Any help is appreciated, thanks for the in depth tutorials.

Hi @james0.0joseph, my bet is that your download of mobilenet-v1-ssd-mp-0_675.pth was incomplete/corrupted, so try downloading it again:

cd ~/jetson-inference/python/training/detection/ssd
wget https://nvidia.box.com/shared/static/djf5w54rjvpqocsiztzaandq1m3avr7c.pth -O models/mobilenet-v1-ssd-mp-0_675.pth

Or you can also download it manually from Google Drive from here: https://github.com/qfgaohao/pytorch-ssd#download-models

I noticed that you are using Python 3.7 - did you rebuild/install PyTorch for Python 3.7 with CUDA enabled? You can run python3.7 -c 'import torch; print(torch.cuda.is_available())' to confirm.

I do not have cuda enabled, I originally had python 3.6 and followed the Transfer Learning tutorial but have since upgraded to 3.7 for a servo motor controller to work. For 3.7, I did a pip install statement off of the Pytorch website,
pip3 install torch torchvision

because the Transfer Learning tutorial would error. This worked for using ssd-mobilenet inside opencv. I have tried to rebuild pytorch from source just now but cuda.is_available() is still false. Is there a way to enable it in 3.7 or do you think I need python 3.8 to do so?
Thanks,
James

Yes, other people on the forums have re-built PyTorch for Python 3.7 with CUDA enabled (although doing so for Python 3.8 seems more common). There are general compiling instructions for PyTorch under the Build from Source section of this post:

You will probably want to explicitly call python3.7 and pip3.7 instead of python3 and pip3 in those commands, though. Also, soon after the build begins, PyTorch will print out it’s build configuration, will let you know if it detected/enabled CUDA in the build or not.
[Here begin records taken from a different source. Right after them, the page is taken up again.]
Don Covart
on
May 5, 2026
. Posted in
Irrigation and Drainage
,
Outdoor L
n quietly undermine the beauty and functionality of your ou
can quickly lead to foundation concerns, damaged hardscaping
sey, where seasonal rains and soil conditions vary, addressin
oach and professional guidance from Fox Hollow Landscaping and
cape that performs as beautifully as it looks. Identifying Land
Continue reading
Presumably your servo motor controller is used during runtime - during training, perhaps you could still just use Python 3.6. You could use the jetson-inference docker container for training, it already has PyTorch/ect installed in it.

This topic was automatically closed 14 days after the last reply. New replies are no longer allowed.